Other Features of A-T

Other features of ataxia-telangiectasia that may affect some children are: diabetes mellitus, premature graying of the hair, difficulty swallowing causing choking and/or drooling and slowed growth. Even though A-T is a multi-system disorder, most individuals with A-T are very socially aware and socially skilled.

How Frequent is A-T?

Ataxia-telangiectasia respects no racial, economic, geographic or education barriers. Both males and females are equally affected. Epidemiologists estimate the frequency of A-T between 1 in 40,000 and 1 in 100,000 births. But it is believed that many children with A-T, particularly those who die at a young age, are never properly diagnosed. Therefore, this disease may actually be much more common.


A-T is presently incurable and unrelenting. If they are lucky enough not to develop cancer, most A-T children are dependent on wheelchairs by the age of ten, not because their muscles are too weak, but because they cannot control them. Later, A-T patients usually die from respiratory failure or cancer by their early or mid-twenties. A few A-T patients live into their forties, but they are extremely rare.

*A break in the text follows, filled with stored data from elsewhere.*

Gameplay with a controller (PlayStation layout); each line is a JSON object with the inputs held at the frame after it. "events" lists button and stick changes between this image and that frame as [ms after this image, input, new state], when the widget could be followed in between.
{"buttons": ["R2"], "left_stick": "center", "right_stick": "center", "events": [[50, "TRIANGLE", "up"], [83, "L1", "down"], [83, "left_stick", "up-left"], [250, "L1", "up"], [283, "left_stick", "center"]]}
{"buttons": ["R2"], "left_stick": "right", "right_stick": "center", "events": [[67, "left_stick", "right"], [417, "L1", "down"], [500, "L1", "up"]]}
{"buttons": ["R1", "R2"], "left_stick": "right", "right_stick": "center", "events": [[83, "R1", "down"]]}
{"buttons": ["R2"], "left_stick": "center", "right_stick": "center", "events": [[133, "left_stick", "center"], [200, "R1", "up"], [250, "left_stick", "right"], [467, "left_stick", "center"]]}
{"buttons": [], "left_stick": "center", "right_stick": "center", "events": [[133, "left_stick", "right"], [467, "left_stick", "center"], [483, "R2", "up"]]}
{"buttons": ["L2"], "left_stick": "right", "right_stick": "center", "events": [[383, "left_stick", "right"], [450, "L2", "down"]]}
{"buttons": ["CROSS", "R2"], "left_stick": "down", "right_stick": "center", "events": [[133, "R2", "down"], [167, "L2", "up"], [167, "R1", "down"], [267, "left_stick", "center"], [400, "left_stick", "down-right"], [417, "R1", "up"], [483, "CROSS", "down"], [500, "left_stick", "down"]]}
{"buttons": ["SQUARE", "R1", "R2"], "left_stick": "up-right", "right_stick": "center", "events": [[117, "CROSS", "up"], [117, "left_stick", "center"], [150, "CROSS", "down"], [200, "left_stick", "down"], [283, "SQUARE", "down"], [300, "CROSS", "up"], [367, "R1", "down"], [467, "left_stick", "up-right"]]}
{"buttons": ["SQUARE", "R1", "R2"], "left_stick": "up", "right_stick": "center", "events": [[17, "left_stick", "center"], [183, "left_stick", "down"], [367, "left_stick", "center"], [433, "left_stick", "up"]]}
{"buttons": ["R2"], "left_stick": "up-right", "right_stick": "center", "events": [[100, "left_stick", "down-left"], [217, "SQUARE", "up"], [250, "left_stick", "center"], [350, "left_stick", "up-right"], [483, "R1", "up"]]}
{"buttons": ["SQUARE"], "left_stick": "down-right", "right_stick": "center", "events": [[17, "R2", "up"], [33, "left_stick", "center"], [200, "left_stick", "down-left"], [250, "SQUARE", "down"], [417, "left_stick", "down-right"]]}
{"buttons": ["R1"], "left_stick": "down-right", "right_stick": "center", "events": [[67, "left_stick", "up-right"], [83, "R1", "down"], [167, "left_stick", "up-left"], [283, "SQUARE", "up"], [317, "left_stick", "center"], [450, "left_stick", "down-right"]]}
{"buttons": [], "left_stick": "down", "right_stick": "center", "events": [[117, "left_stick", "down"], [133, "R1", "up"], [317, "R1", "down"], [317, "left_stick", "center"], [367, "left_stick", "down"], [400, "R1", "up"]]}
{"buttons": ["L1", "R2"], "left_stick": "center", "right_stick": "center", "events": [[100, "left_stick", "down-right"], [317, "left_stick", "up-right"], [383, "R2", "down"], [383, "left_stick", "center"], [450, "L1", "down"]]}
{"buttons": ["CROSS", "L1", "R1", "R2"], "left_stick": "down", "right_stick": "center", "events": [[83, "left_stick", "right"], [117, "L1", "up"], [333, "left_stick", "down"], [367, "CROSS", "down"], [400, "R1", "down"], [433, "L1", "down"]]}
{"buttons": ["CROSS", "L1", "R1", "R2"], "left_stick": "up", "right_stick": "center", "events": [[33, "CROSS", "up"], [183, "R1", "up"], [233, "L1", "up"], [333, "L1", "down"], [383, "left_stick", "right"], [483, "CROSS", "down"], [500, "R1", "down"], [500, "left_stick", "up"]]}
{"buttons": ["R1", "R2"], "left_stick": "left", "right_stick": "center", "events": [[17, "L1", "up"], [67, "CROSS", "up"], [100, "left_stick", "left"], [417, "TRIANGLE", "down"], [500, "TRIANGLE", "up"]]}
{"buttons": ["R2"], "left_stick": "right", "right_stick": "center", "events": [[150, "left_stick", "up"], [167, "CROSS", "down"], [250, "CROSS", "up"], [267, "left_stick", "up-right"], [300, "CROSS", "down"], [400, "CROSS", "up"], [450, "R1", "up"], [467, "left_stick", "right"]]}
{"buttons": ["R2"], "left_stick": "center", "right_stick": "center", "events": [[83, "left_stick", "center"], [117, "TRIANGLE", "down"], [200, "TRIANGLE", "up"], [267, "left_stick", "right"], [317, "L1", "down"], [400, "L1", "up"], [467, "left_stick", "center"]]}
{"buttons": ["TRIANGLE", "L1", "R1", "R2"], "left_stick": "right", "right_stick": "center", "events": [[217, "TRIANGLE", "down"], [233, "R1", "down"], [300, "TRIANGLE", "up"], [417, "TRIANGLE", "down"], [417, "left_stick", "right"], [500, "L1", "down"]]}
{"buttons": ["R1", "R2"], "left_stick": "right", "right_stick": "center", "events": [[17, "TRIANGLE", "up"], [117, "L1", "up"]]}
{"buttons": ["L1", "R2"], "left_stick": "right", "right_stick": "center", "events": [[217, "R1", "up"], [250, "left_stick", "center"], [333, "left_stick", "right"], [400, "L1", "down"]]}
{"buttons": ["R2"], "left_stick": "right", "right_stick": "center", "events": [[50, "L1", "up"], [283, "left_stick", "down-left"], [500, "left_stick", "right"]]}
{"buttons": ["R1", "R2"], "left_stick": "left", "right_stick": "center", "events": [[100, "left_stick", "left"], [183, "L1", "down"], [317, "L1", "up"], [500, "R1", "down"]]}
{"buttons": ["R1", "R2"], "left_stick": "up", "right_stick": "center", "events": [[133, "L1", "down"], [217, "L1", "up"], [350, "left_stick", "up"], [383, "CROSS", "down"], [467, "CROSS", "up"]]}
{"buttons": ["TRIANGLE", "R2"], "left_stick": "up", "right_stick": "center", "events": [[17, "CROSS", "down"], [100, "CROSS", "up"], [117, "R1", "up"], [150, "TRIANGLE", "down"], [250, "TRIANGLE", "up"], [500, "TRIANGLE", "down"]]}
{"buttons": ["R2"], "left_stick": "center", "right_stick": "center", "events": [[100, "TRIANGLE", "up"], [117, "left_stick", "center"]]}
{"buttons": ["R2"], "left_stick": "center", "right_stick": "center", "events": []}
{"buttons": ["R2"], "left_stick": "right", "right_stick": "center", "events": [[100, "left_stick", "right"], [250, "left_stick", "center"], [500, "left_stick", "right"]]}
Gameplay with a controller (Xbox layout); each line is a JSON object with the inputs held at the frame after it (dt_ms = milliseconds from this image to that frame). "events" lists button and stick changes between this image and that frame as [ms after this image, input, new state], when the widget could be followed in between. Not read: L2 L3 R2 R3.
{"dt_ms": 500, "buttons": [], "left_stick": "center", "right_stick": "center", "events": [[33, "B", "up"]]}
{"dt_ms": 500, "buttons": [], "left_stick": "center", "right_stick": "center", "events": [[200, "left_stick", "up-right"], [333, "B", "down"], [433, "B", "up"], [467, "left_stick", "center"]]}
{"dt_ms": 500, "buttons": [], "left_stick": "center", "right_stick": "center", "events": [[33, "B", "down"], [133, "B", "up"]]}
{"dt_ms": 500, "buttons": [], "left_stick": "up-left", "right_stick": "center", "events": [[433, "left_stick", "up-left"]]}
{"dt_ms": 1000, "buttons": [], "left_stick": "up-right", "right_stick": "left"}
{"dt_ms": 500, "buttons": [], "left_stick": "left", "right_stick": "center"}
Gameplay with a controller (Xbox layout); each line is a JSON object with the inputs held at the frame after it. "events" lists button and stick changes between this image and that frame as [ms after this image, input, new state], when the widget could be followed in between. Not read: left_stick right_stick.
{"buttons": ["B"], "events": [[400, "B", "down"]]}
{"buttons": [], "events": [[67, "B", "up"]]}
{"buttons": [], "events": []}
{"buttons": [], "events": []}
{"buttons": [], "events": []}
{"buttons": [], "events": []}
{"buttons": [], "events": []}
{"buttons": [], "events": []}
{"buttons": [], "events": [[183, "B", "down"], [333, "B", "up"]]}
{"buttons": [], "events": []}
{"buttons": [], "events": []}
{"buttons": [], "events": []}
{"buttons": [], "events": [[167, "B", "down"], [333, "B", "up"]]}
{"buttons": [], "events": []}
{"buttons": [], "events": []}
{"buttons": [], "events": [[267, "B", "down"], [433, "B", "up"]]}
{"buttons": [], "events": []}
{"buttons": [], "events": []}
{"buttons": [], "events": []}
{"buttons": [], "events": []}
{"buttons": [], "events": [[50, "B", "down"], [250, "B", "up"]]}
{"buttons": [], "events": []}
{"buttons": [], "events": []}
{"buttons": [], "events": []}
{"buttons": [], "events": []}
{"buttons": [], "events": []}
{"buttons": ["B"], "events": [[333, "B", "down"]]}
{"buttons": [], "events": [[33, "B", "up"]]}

What treatments are available?

There is no cure for A-T, and there is currently no way to slow the progression of the disease. At this time, treatments are directed only toward partially alleviating some symptoms as they appear. Because A-T is a rare, “orphan” disease, very little research data is available on pharmaceutical therapies that may aid these children. Physical, occupational and speech therapy are used to help maintain flexibility, gamma-globulin injections help supplement the immune systems of A-T patients, and high-dose vitamin regimes are being undertaken with some moderate results.